TEKS BACAAN
------------

Lihat ke Halaman Asli

Konsep Otonomi Daerah, Good Governance, dan Reinventing Government dalam Pembangunan Daerah

Diperbarui: 4 April 2017   18:31

Kompasiana adalah platform blog. Konten ini menjadi tanggung jawab bloger dan tidak mewakili pandangan redaksi Kompas.

Politik. Sumber ilustrasi: FREEPIK/Freepik

Reformasi berarti menata ulang dalam rangka perbaikan negara, hakekatnya melakukan perbaikan pada tiga unsur dasar kehidupan bernegara yaitu: (1) Sistem (Konstitusi dan Sistem Hukum Nasional); (2) Pemerintah/Penyelenggara Negara dan (3) Rakyat/Masyarakat.
Reformasi sistem diperlukan, karena sistem penyelenggaraan pemerintahan yang mendasarkan pada konstitusi perundangan sebelumnya terutama produk-produk pemerintah  ORBA yang sentralistik sudah kurang cocok dengan dinamika perkembangan masyarakat. Reformasi penyelenggara pemerintahan mutlak diperlukan, karena pemerintahan masa lalu mengandung berbagai penyakit berat yang menghancurkan negara seperti KKN dan berbagai masalah moral lainnya. Masyarakat/rakyat juga harus direformasi karena adanya keadaan dan perilaku yang tidak sehat seperti kebodohan, kemiskinan, dan ketidaksabaran/emosional. Reformasi harus bertanggung jawab pada tiga tataran tersebut secara komprehensif, sistematis, dan konstitusional.

------------

BLOK DATA
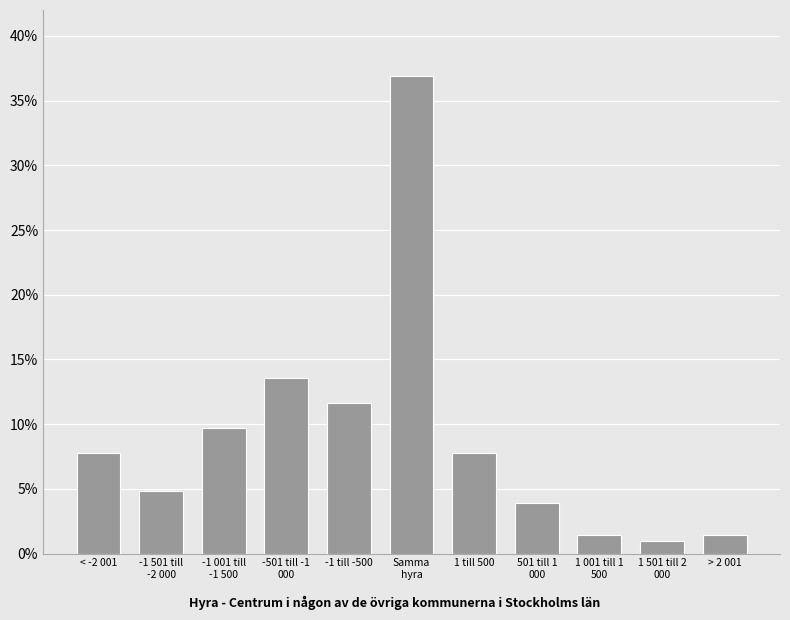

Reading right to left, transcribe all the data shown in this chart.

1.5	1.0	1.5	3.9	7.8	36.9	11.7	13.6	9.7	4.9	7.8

------------

PETUNJUK KERJA 1
Ubah paragraf dalam teks bacaan yang diawali "Reformasi sistem diperlukan" menjadi daftar singkat tanpa menghilangkan fakta pokoknya.
PETUNJUK KERJA 2
Menurut teks bacaan, apa saja tiga unsur dasar kehidupan bernegara yang diperbaiki melalui reformasi?
PETUNJUK KERJA 3
Ketik ulang bagian teks bacaan yang dimulai dari "Diperbarui: 4 April" dan berakhir pada "pandangan redaksi Kompas.".

JAWABAN TUGAS 1
- Sistem perlu direformasi karena penyelenggaraan pemerintahan yang berdasar pada konstitusi perundangan sebelumnya, terutama produk pemerintah ORBA yang sentralistik, kurang cocok dengan dinamika perkembangan masyarakat.
- Penyelenggara pemerintahan mutlak direformasi karena pemerintahan masa lalu mengandung penyakit berat yang menghancurkan negara, seperti KKN dan masalah moral lainnya.
- Masyarakat/rakyat harus direformasi karena keadaan dan perilaku yang tidak sehat, seperti kebodohan, kemiskinan, dan ketidaksabaran/emosional.
- Reformasi pada ketiga tataran tersebut harus bertanggung jawab dan dilakukan secara komprehensif, sistematis, dan konstitusional.

JAWABAN TUGAS 2
Sistem (Konstitusi dan Sistem Hukum Nasional), Pemerintah/Penyelenggara Negara, serta Rakyat/Masyarakat.

JAWABAN TUGAS 3
Diperbarui: 4 April 2017   18:31

Kompasiana adalah platform blog. Konten ini menjadi tanggung jawab bloger dan tidak mewakili pandangan redaksi Kompas.